> **WORK TO COMPLETE**
1 - Using the DISJ_CASES_UNION entry, explain how the conclusion t3 \/ t4 of the resulting theorem comes from the three input theorems.
2 - According to the DISJ_CASES_UNION entry, under what condition does the rule fail?

··· TEXT ···

DISJ_CASES_UNION

Drule.DISJ_CASES_UNION : thm -> thm -> thm -> thm

Makes an inference for each arm of a disjunct.

Given a disjunctive theorem, and two additional theorems each having one disjunct as a hypothesis, a new theorem with a conclusion that is the disjunction of the conclusions of the last two theorems is produced. The hypotheses include the union of hypotheses of all three theorems less the two disjuncts.

    A |- t1 \/ t2    A1 u {t1} |- t3     A2 u {t2} |- t4
   ------------------------------------------------------  DISJ_CASES_UNION
                 A u A1 u A2 |- t3 \/ t4

Failure

Fails if the first theorem is not a disjunction.

··· DATASET ENTRIES ···

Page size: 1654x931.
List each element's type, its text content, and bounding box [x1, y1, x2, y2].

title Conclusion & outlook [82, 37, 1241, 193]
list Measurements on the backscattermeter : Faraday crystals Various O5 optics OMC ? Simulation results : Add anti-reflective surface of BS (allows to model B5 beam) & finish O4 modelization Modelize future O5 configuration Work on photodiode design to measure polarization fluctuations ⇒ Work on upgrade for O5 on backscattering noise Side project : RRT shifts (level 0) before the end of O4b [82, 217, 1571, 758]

···
··· DATASET ENTRIES ···

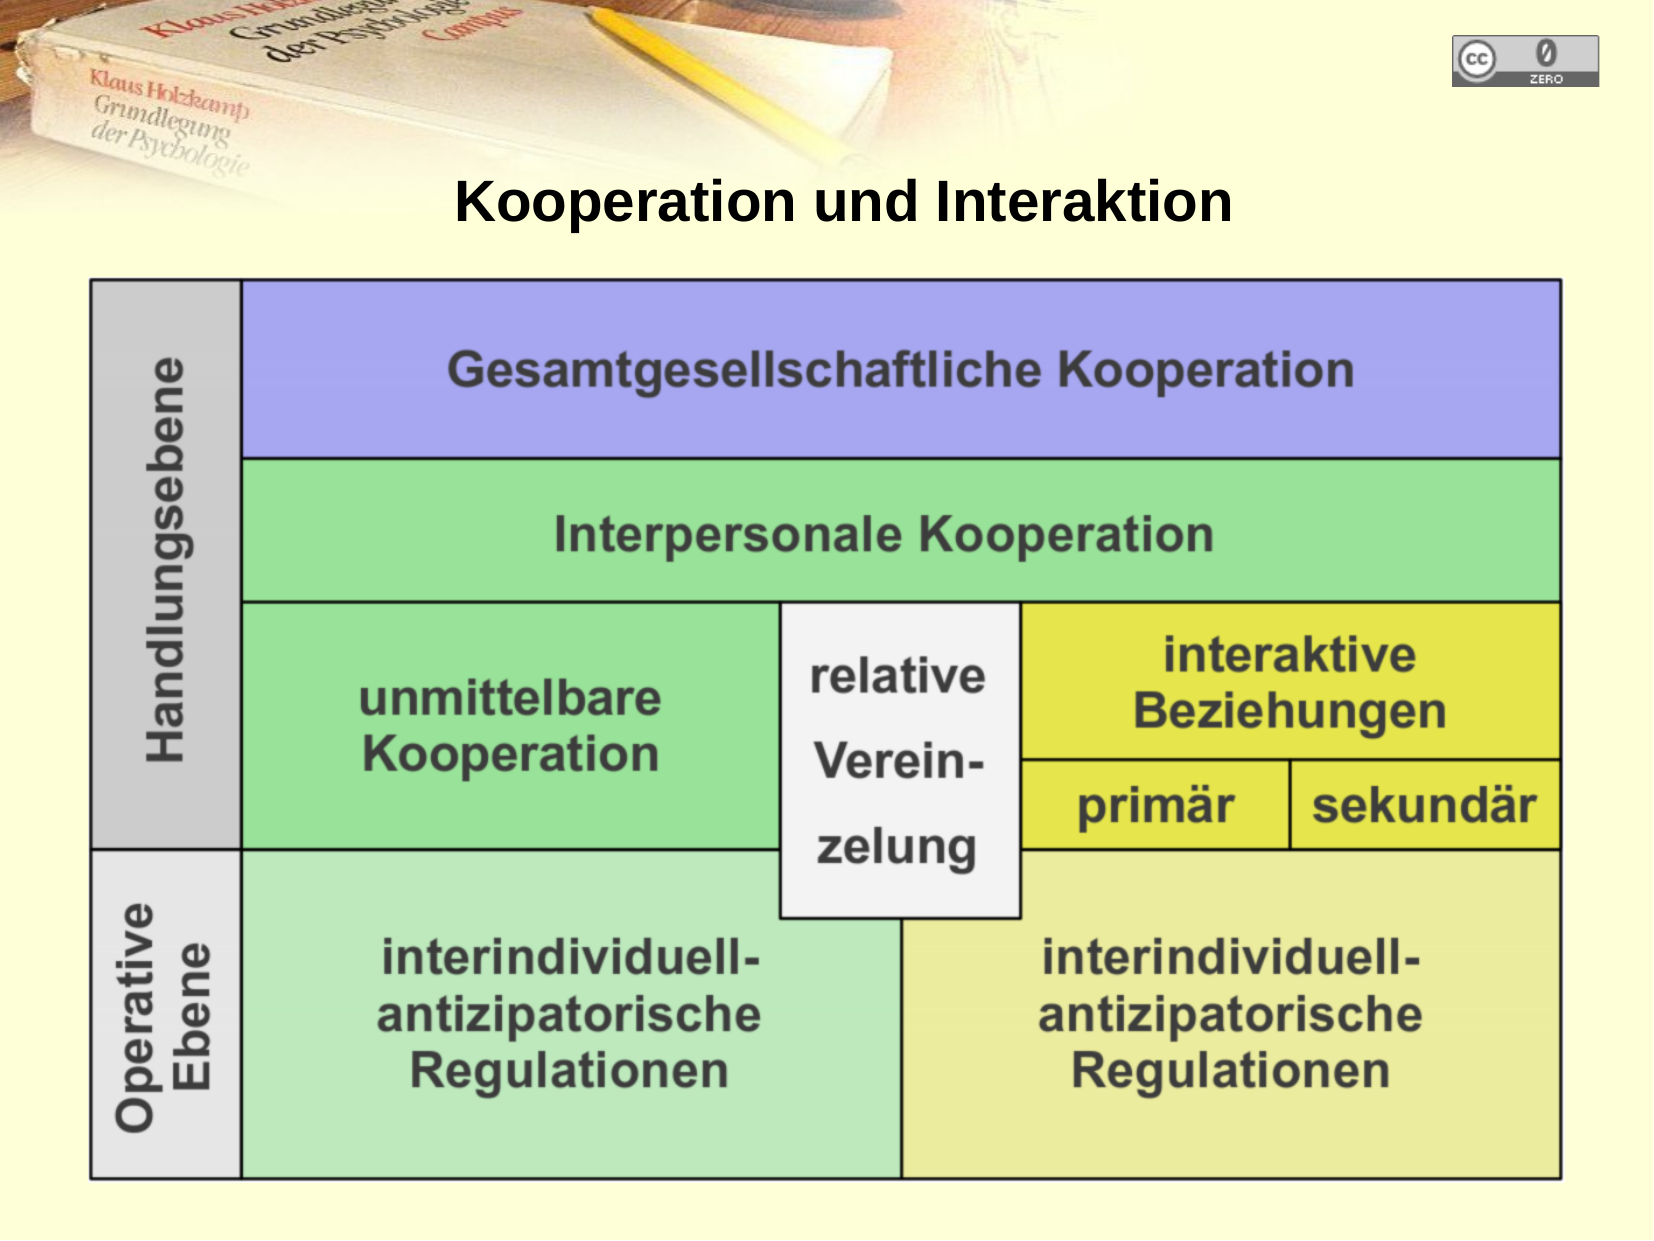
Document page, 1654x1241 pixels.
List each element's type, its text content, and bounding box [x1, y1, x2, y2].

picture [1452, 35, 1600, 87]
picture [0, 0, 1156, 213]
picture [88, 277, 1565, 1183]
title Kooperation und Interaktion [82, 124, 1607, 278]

···

> **SOLVED TASKS**
1 - The rule makes an inference for each arm of the disjunction t1 \/ t2. The second theorem has t1 as a hypothesis and concludes t3, and the third has t2 as a hypothesis and concludes t4. The new theorem's conclusion is the disjunction of those two conclusions, t3 \/ t4.

2 - It fails if the first theorem is not a disjunction.